Of 240 surgical practices contacted, 75.4% scheduled appointments for Medicaid patients, compared to 98.8% for Medicare patients and 98.3% for those with private insurance. In states that expanded Medicaid, fewer offices accepted Medicaid patients compared to those in nonexpanded states. No differences in wait times between expanded and nonexpanded states were observed. Surgeons in either solo practices or urban settings were less likely to accept Medicaid patients than those in either group practices or non-urban offices.

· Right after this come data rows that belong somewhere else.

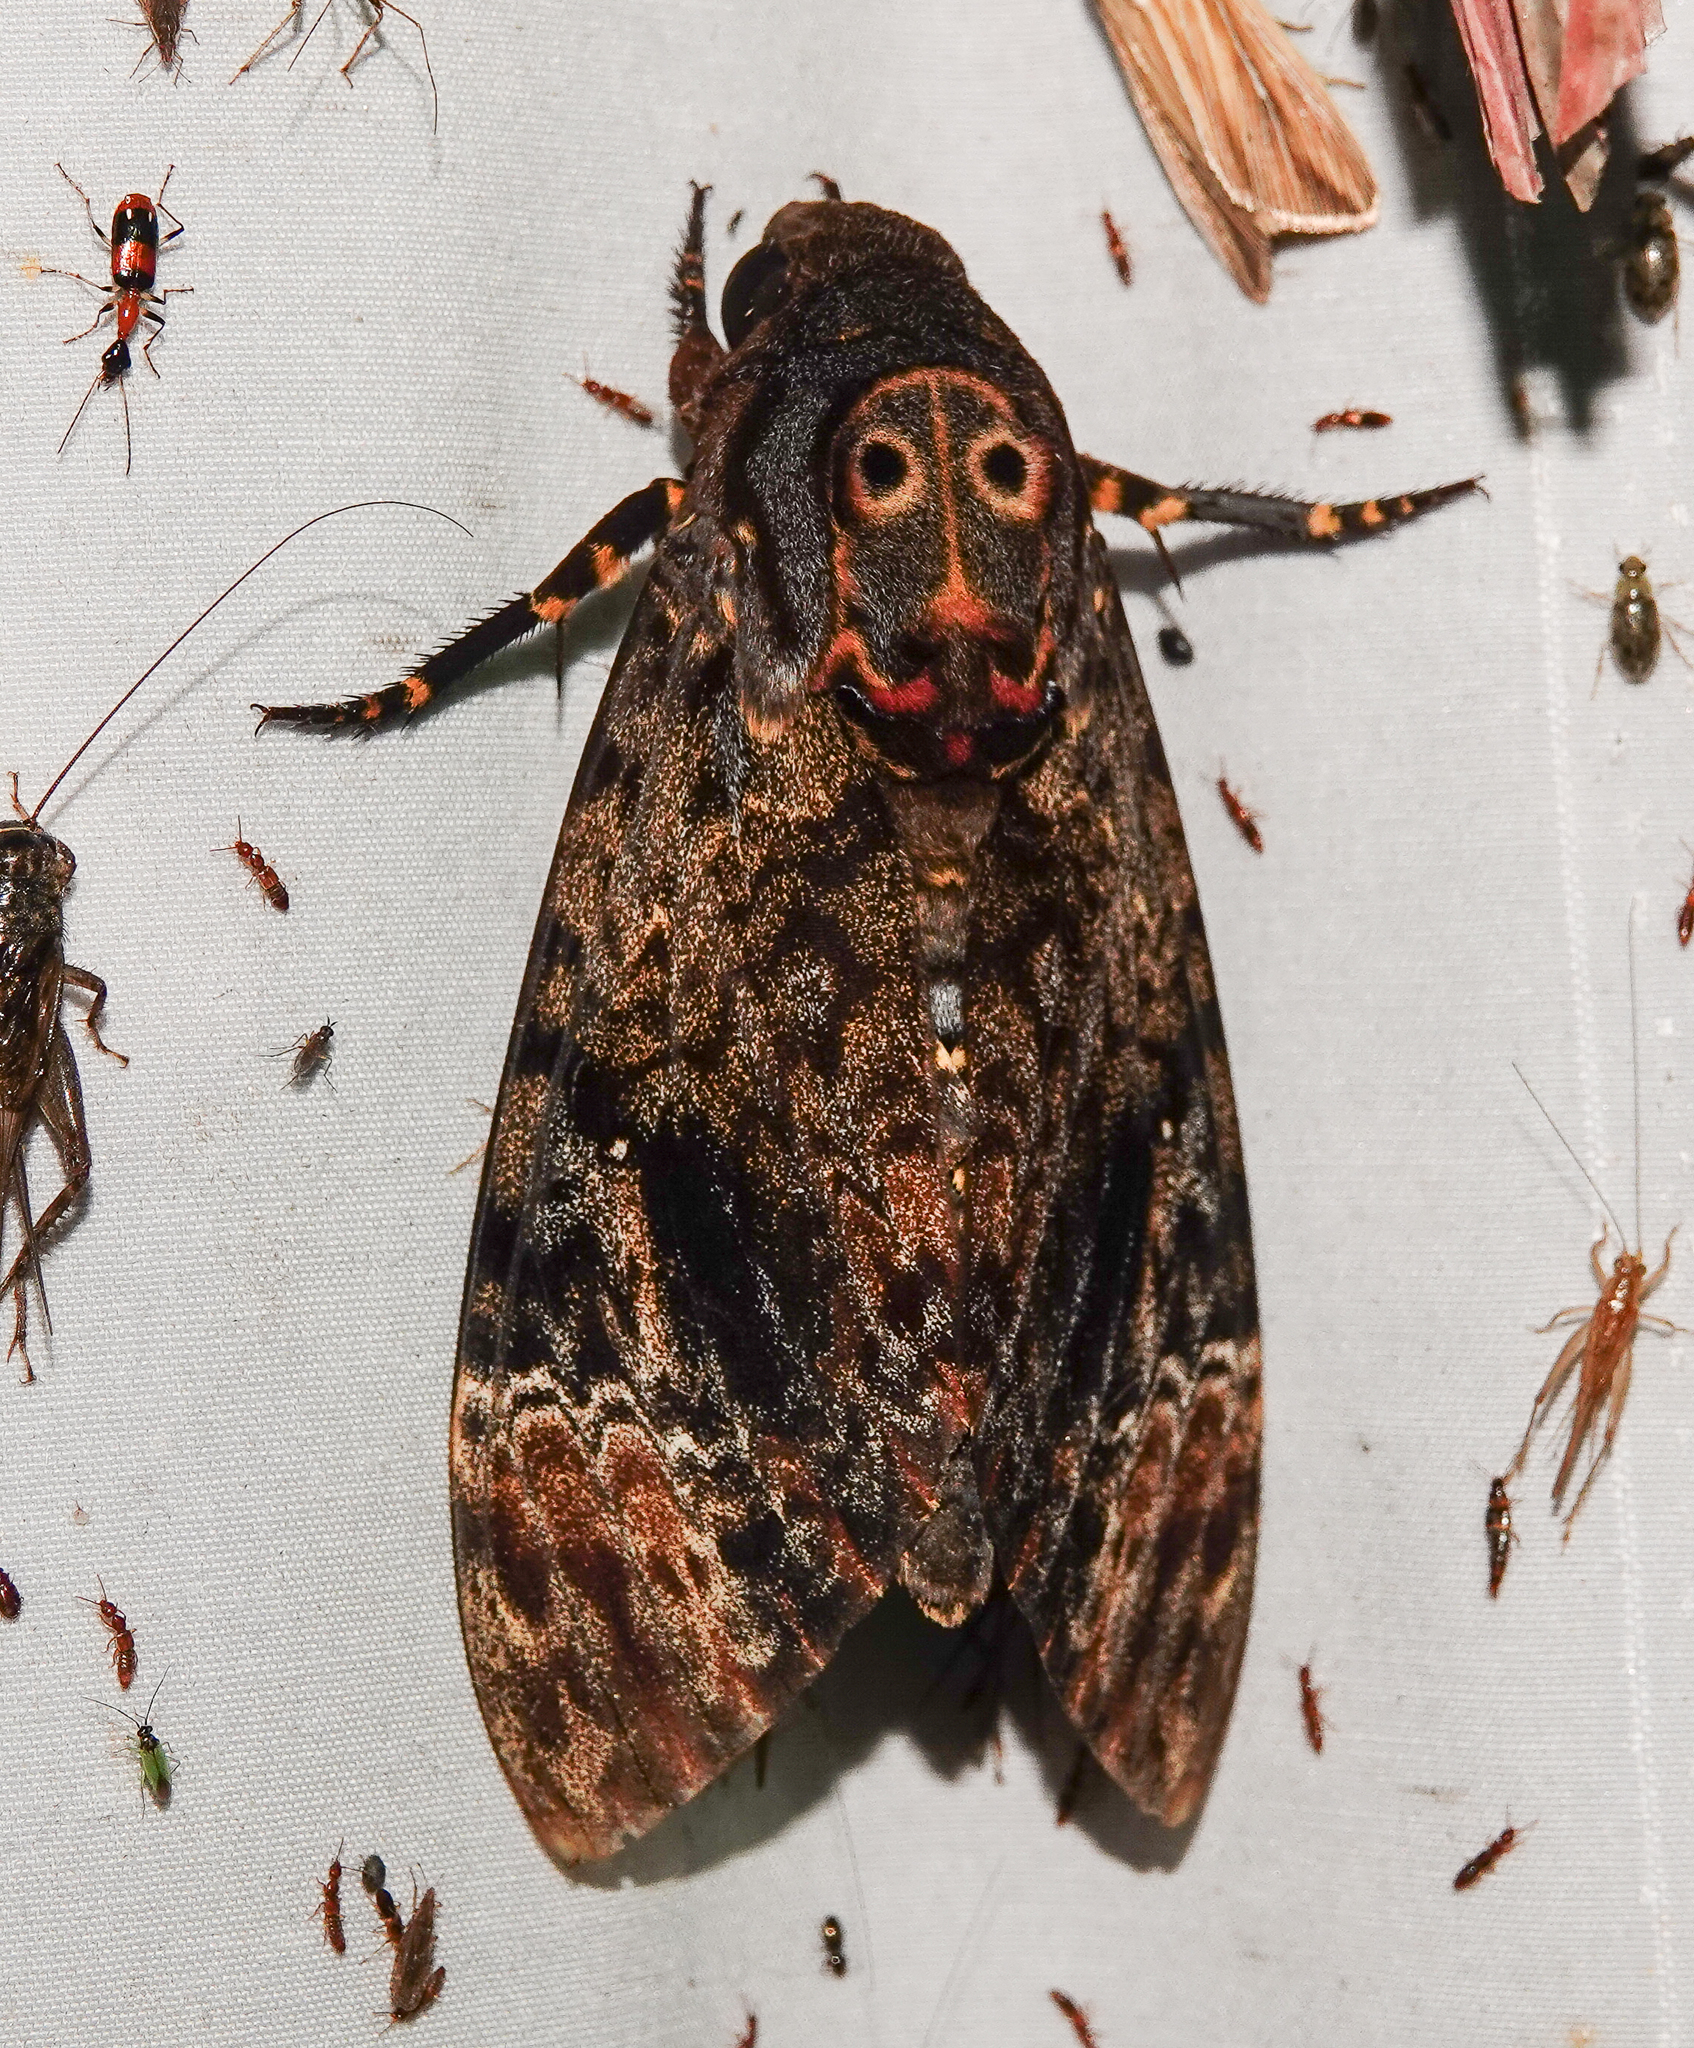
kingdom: Animalia
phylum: Arthropoda
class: Insecta
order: Lepidoptera
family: Sphingidae
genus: Acherontia
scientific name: Acherontia lachesis
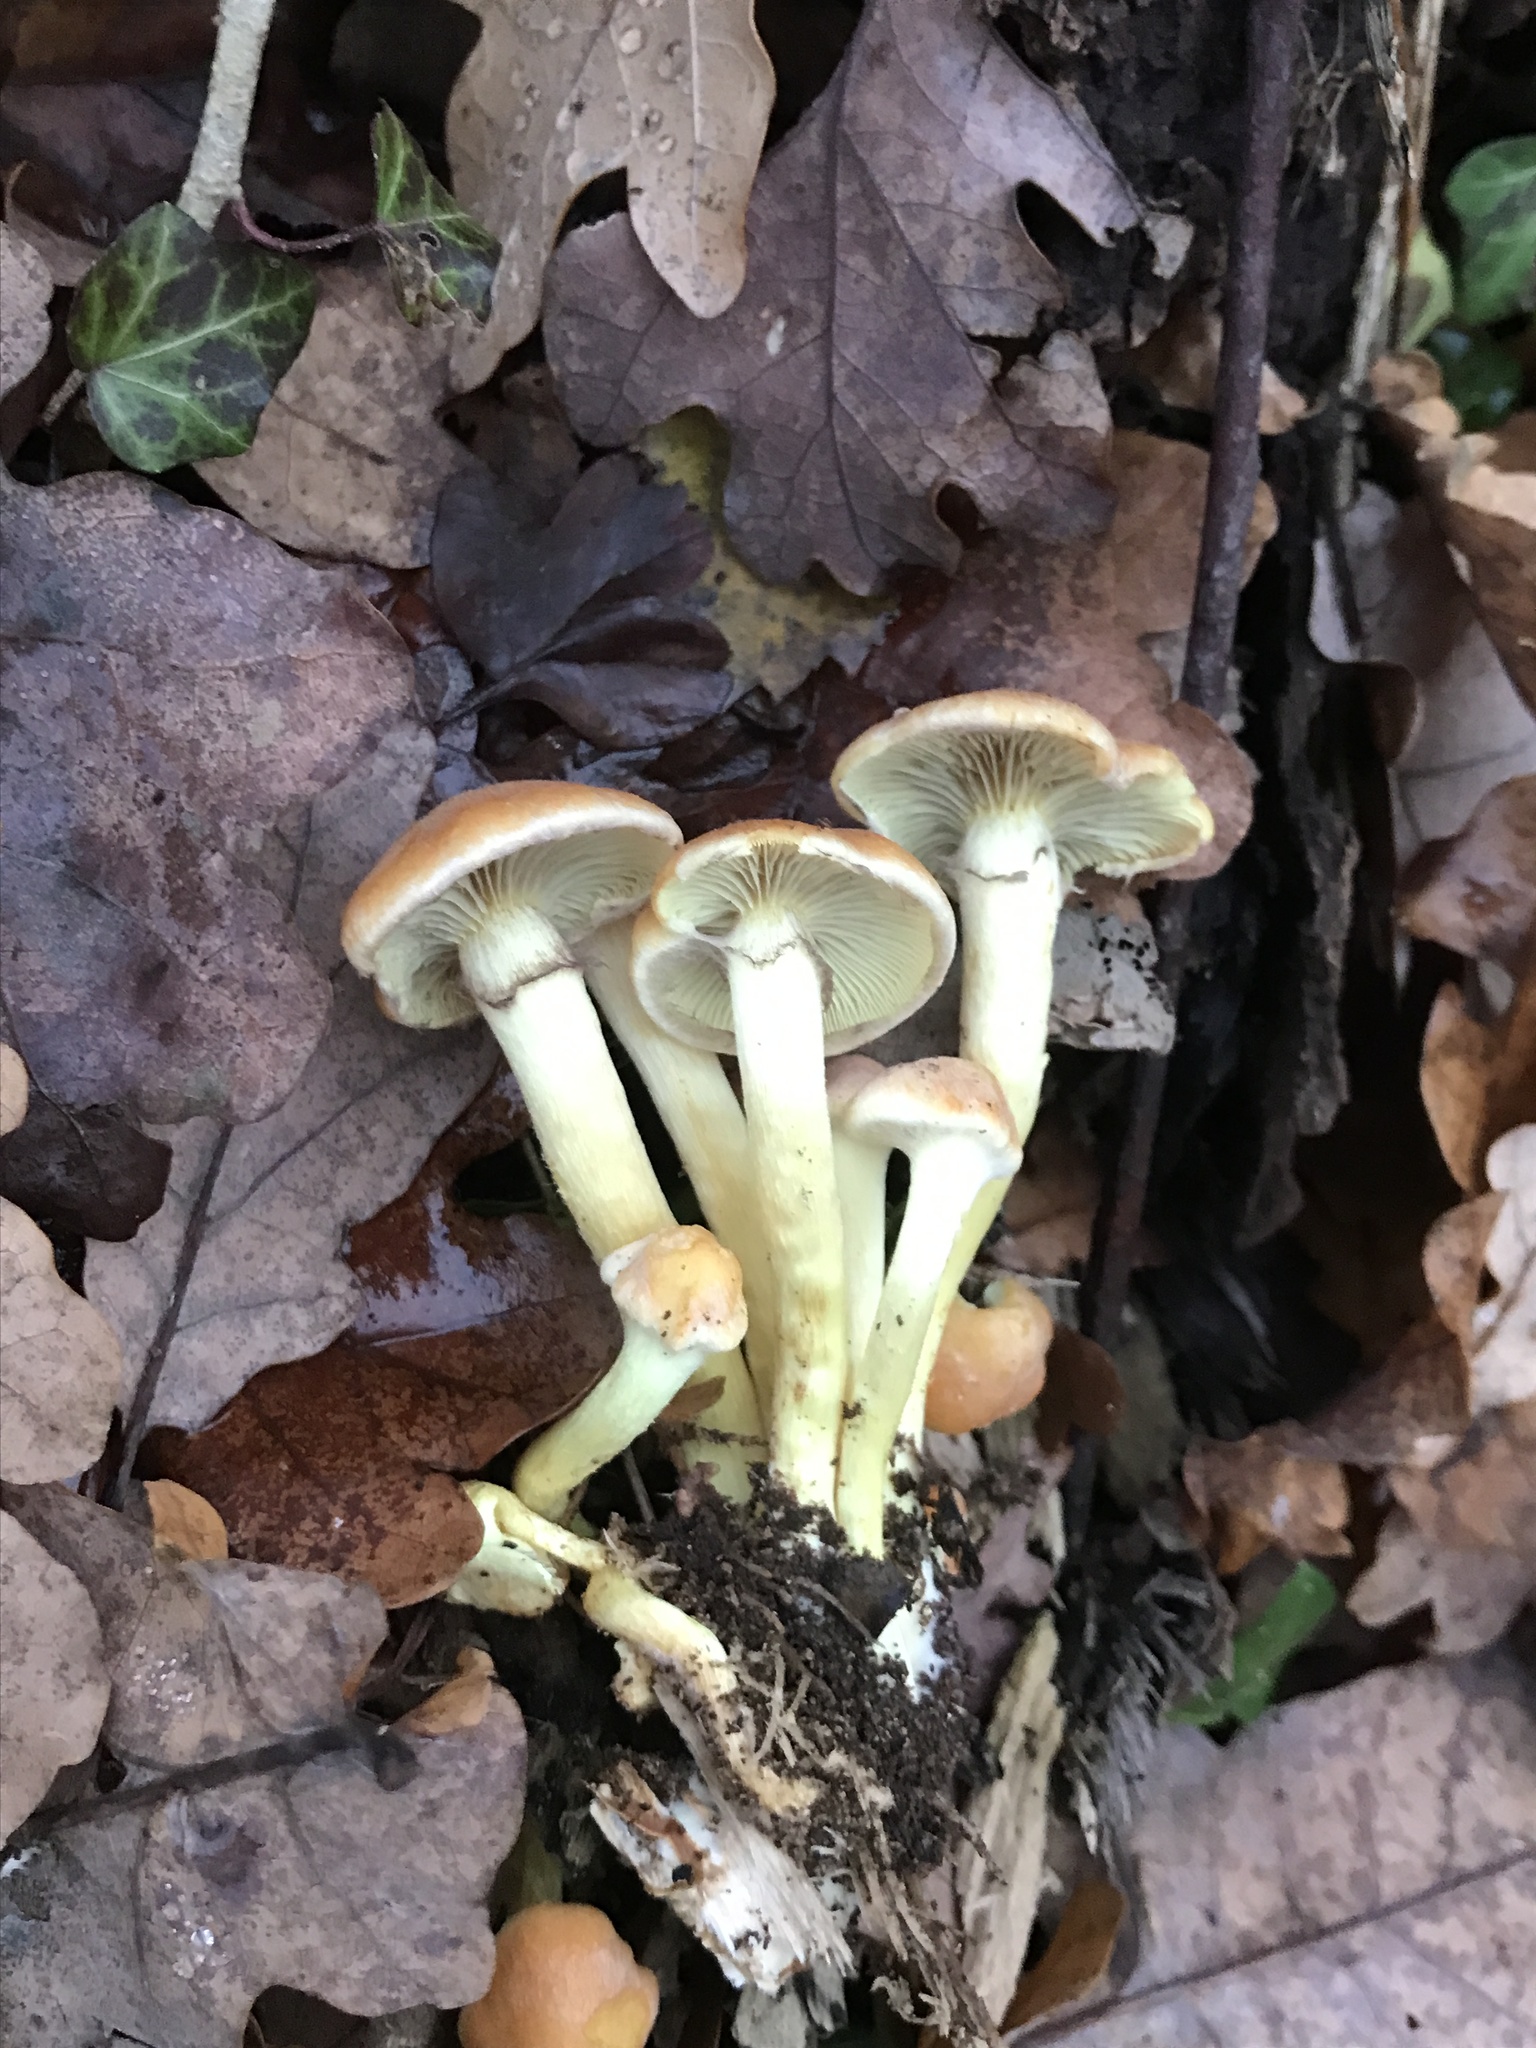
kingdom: Fungi
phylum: Basidiomycota
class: Agaricomycetes
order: Agaricales
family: Strophariaceae
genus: Hypholoma
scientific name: Hypholoma fasciculare
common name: Sulphur tuft
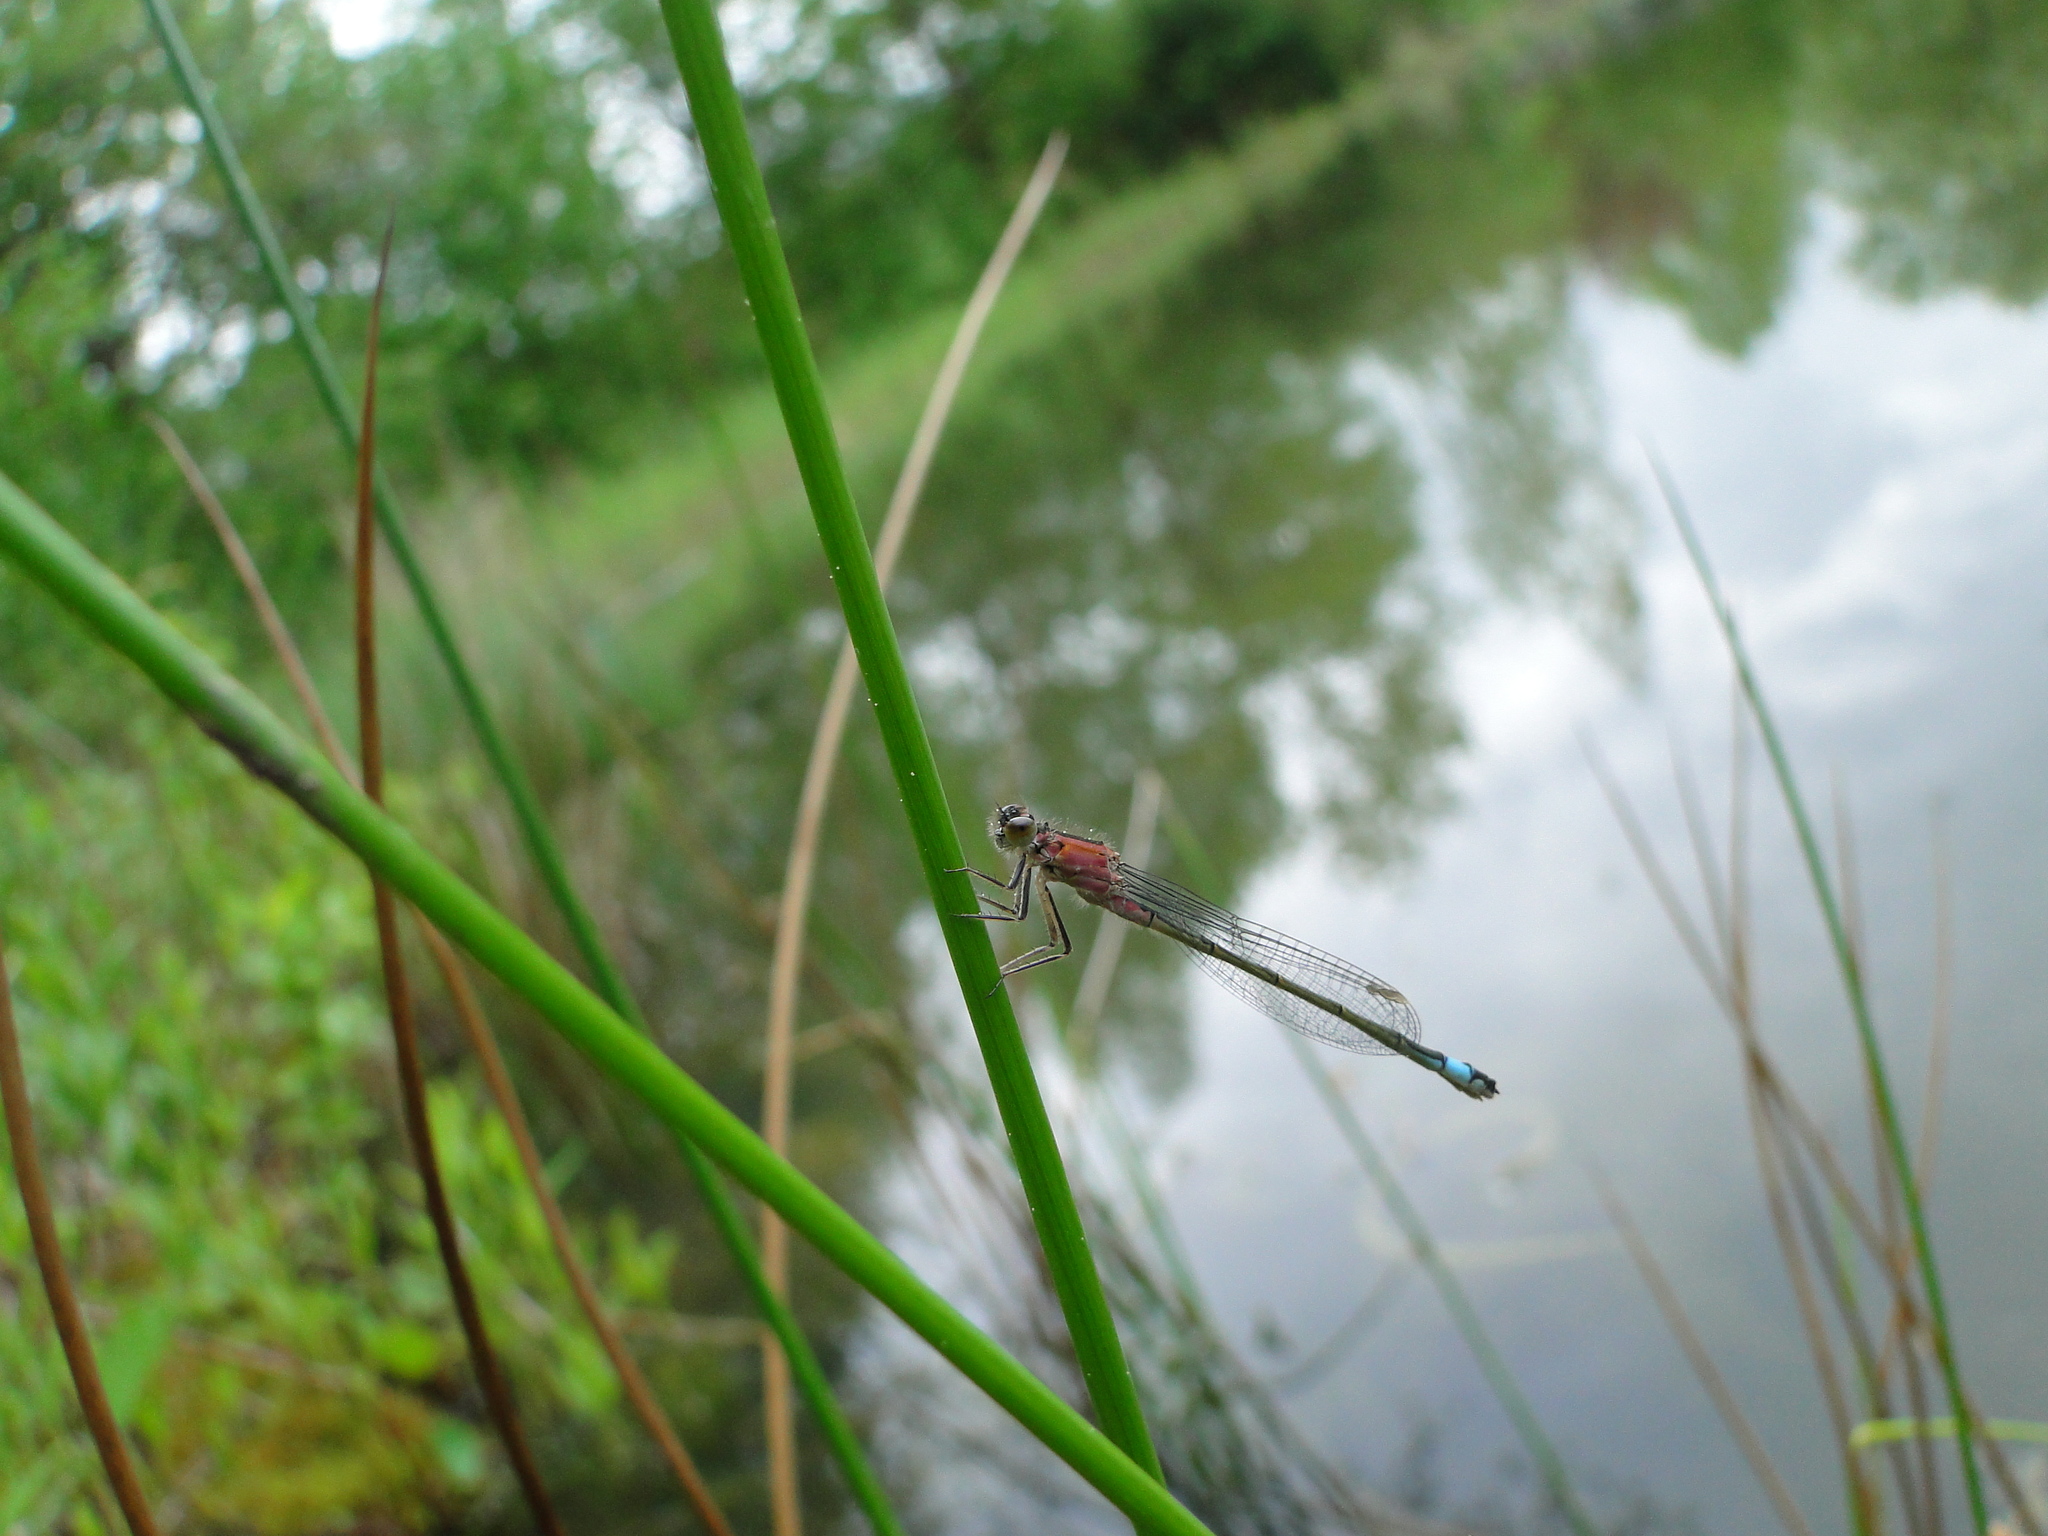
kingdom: Animalia
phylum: Arthropoda
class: Insecta
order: Odonata
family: Coenagrionidae
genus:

Simulated Medicaid patients were less successful at scheduling appointments for surgical consultation than BlueCross or Medicare patients. Fewer surgical practices in expansion states accepted Medicaid patients despite increased coverage due to Medicaid expansion. These findings should be further investigated amidst future changes in Medicaid to understand their impact on access to surgical care.
平价医疗法案扩大了医疗补助计划的覆盖范围,将收入在联邦贫困线 138%以下的所有人都纳入了保障范围。我们对外科医生实践管理的研究调查了保险类型对选择性腹股沟疝修补术可及性的影响,以及在医疗补助计划扩张和不扩张的州之间可及性的差异。
从美国外科医师学会的“寻找外科医生”数据库中随机选择了 8 个州的 240 名疝修补外科医生的实践。调查人员以模拟患者的身份提出了一个评估腹股沟疝的问题。使用标准化脚本在不同时间联系医生办公室,以评估 3 种不同保险类型(BlueCross、Medicaid、Medicare)的预约成功率和等待期。
在联系的 240 个外科实践中,有 75.4%为 Medicaid 患者安排了预约,而 Medicare 患者的预约成功率为 98.8%,私人保险患者的预约成功率为 98.3%。在扩大 Medicaid 的州,与未扩大 Medicaid 的州相比,接受 Medicaid 患者的办公室较少。在扩大和不扩大 Medicaid 的州之间,没有观察到等待时间的差异。在个体执业或城市环境中的外科医生比在团体执业或非城市办公室中的外科医生更不可能接受 Medicaid 患者。
模拟 Medicaid 患者在预约手术咨询方面比 BlueCross 或 Medicare 患者更不成功。尽管由于 Medicaid 扩张而增加了覆盖范围,但扩张州的外科医生实践中接受 Medicaid 患者的人数较少。在 Medicaid 未来发生变化的情况下,应进一步调查这些发现,以了解它们对获得手术护理的影响。